Migrated information Skin Sensitiser, Category 1, H317 Criteria used for interpretation of results: other: EU GHS

Conclusions:

The study report is well-documented and the experiment conducted according to CPA Good Laboratory Practice Regulations according to the procedure of Haskell Laboratory to identify compounds as skin sensitsers. The test substance was found to be a skin sensitiser in guinea pigs under these experimental conditions and has to be classified according to EU GHS (CLP VO 1272/2008 EG)as Skin Sensitiser, Category 1, H317.

Executive summary:

The test substance Octamethylenediamine was investigated upon its skin sensitising potential on young Dunkan-Hartley albino guinea pigs according to the procedure of the Haskell Laboratory, Newark, Delaware (Henry, 1987). The study was conducted according to CPA Good Laboratory Practice Regulations on shaved, intact skin of 10 male animals. p-Phenylenediamine was used as positive control. The test substance concentrations in the challenge phase were 0.4 % and 4 % (w/v) as suspensions in distilled water. The primary irritation phase was conducted by applying and lightly rubbing of the test suspensions and scoring was done 24 and 48 h after this dermal application. Two days later the induction phase was initiated with the same animals and consisted of a series of 4 sacral intradermal injections (1 time per week) of 0.1 mL of a 1.0 % (w/v) test suspension. After about 24 h skin responses were evaluated. The challenge started two weeks later by applying and lightly rubbing 4 % and 0.4 % of the test material suspension onto separate sites of shaved, intact shoulder skin. In 6 of 10 animals moderate erythema was recorded and 2 of 10 guinea pigs had mild erythema at the 4 % concentration site by 24 hours.

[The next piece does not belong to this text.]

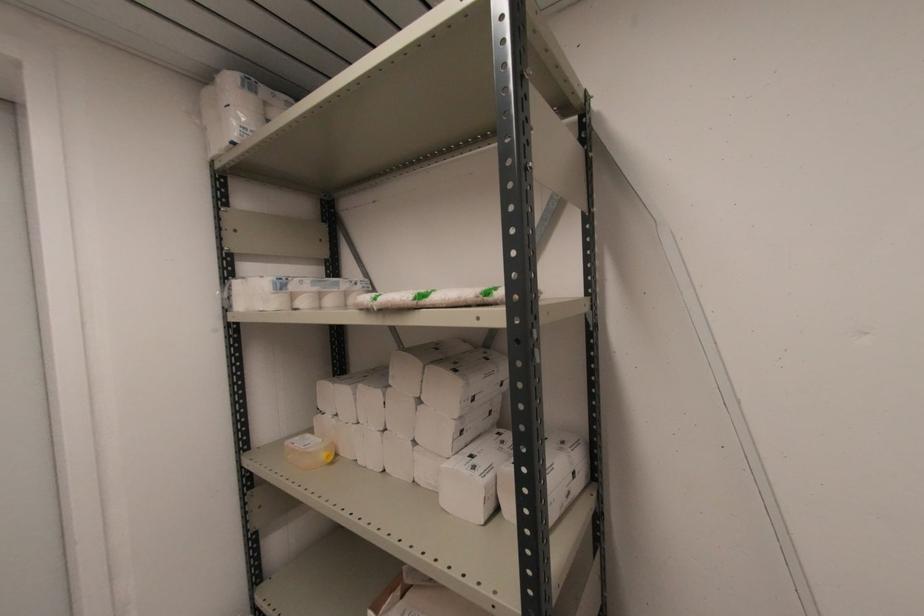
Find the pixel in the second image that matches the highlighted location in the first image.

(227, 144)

After 48 hours, 1 guinea pig exhibited erythema and edema and 6 guinea pigs had moderate erythema. Positive control substance produced a significant response in 10 of 10 animals which is evident for valid test system. As overall result, at challenge, the test substance produced a significant score increase in 7 animals over the reponse observed during the induction phase; therefore, the test item was classified as skin sensitiser according to EU GHS (Category 1, H317).